If you have ever purchased and transported rocks to your landscape, then you may have promised yourself to find an easier method in the future. Faux rocks are so much easier to work with in the landscape. For thing, they are often lighter. And you can custom make them in the shape, size, colors and texture you desire. Cement and sand are the two must-have ingredients for making artificial landscape rocks. Add gravel to the mix helps keep costs down, and adding ingredients such as perlite and peatmoss helps create lighter rocks and different effects. You can also amaze visitors with family mementos embedded into your "ancient" garden stones and boulders.
Mix 1 part cement, 2 parts sand and 3 parts gravel to make a dry basic concrete mix.

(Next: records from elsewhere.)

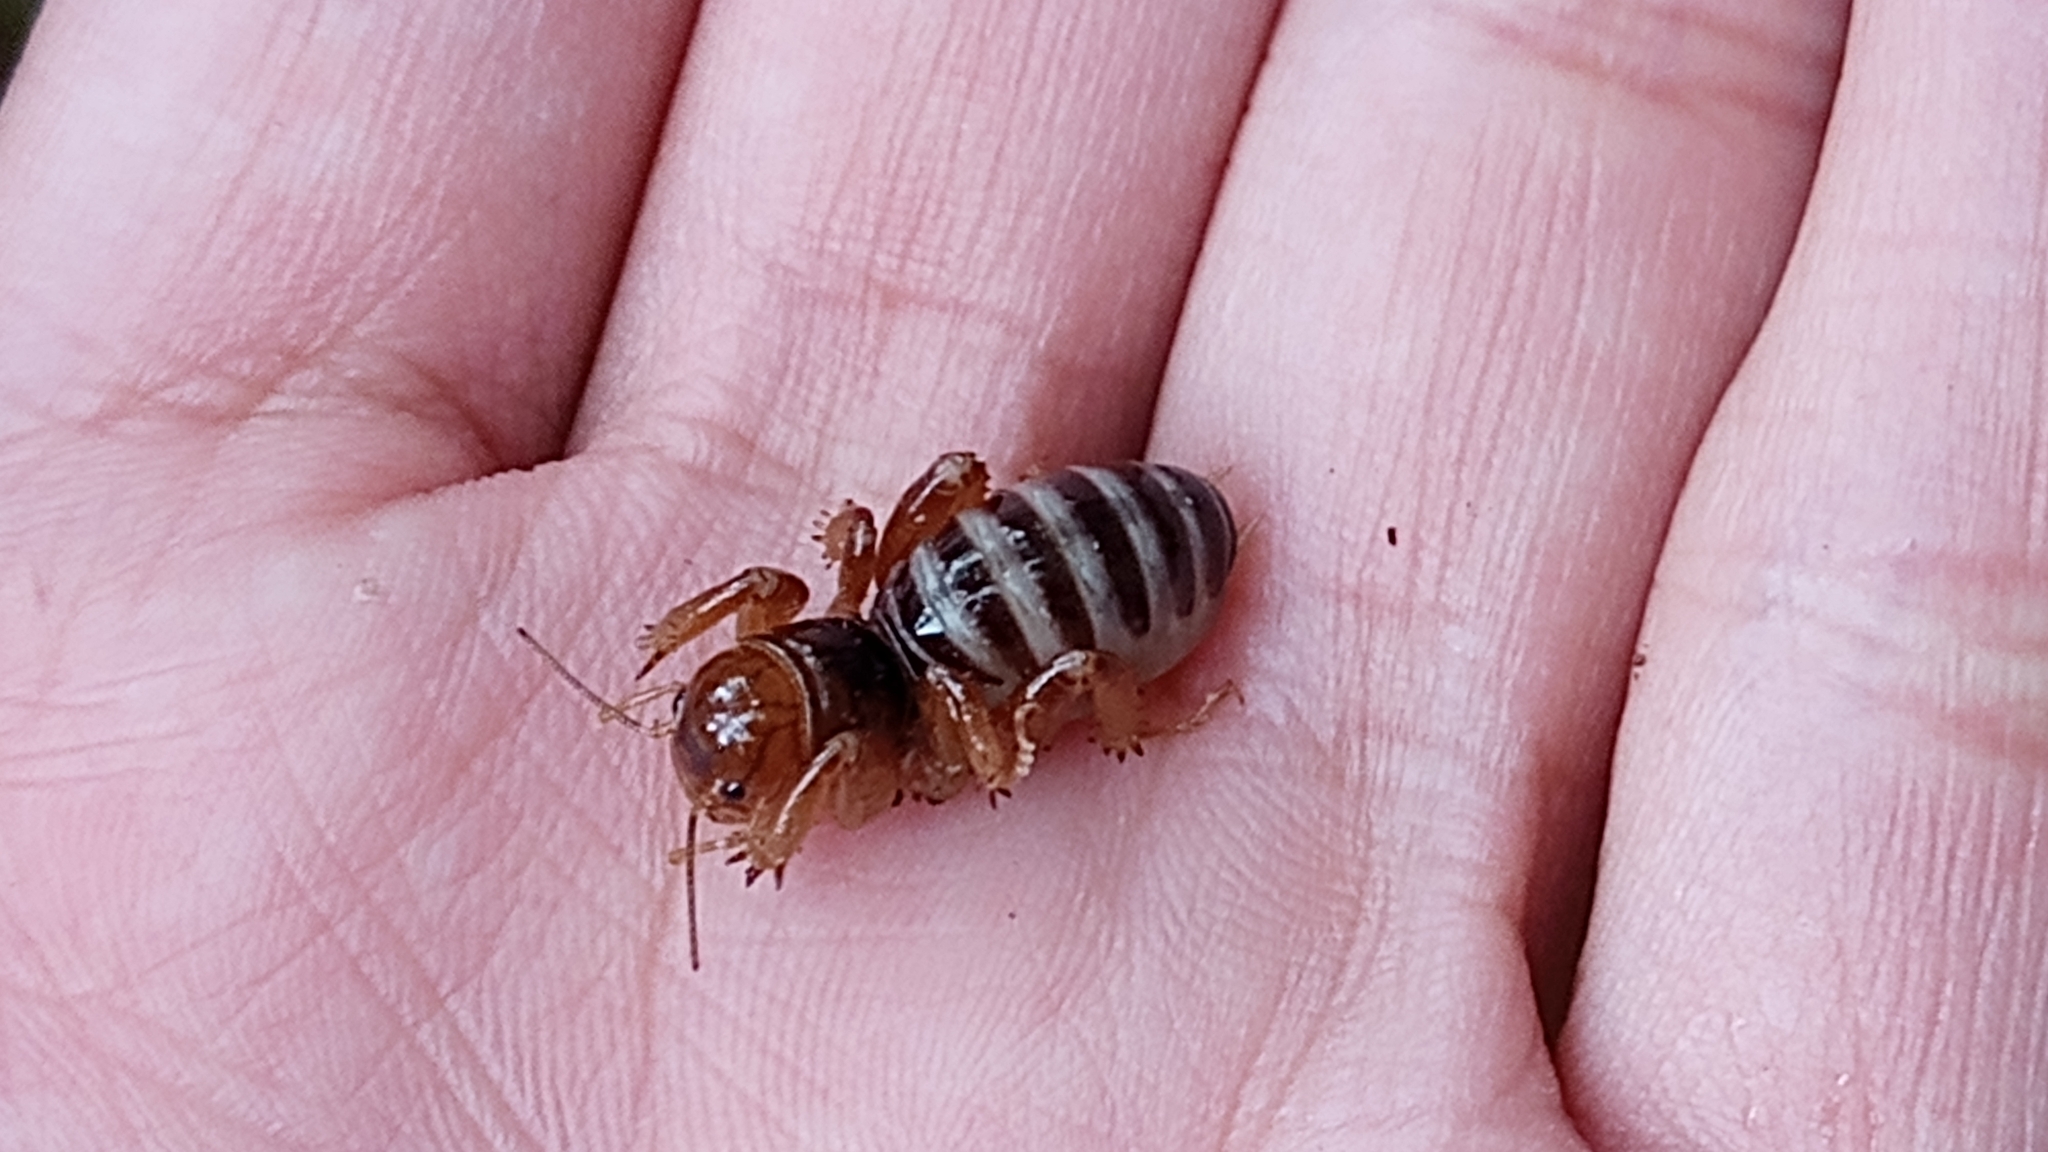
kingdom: Animalia
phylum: Arthropoda
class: Insecta
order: Orthoptera
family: Stenopelmatidae
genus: Stenopelmatus
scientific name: Stenopelmatus talpa
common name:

Add enough water to create a sloppy consistency, such as that of thick pancake batter, if you plan to pour the concrete into molds. Or stop adding water when the consistency resembles cream cheese if you plan to spread concrete over the inside walls of the molds to make hollow rocks. Continue mixing until the mixture is smooth and free of lumps.
Mix 1 part cement and 2 parts white or gray sand to create smooth, fine-textured faux rocks. Add enough water to achieve the required consistency.
Mix 2 parts cement, 3 parts sand and 3 parts perlite for a pock-marked effect. Add water until the mixture is crumbly like cookie dough. Press the mixture into the mold. Trapped air bubbles don't matter because they add to the effect.
Mix 1 part sand, 1 part cement and 2 parts composted bark or peatmoss to make hypertufa, which resembles a naturally porous, light rock called tufa. Add enough water to create a spreadable consistency.
Mix 1 part sand, 1 part cement and 1 part peatmoss or composted bark, and then mix in water, to make hypertufa that resembles limestone.
Mix 5 parts sand, 2 parts cement and 3 parts peatmoss or composted bark for hypertufa that resembles sandstone. Add water and mix.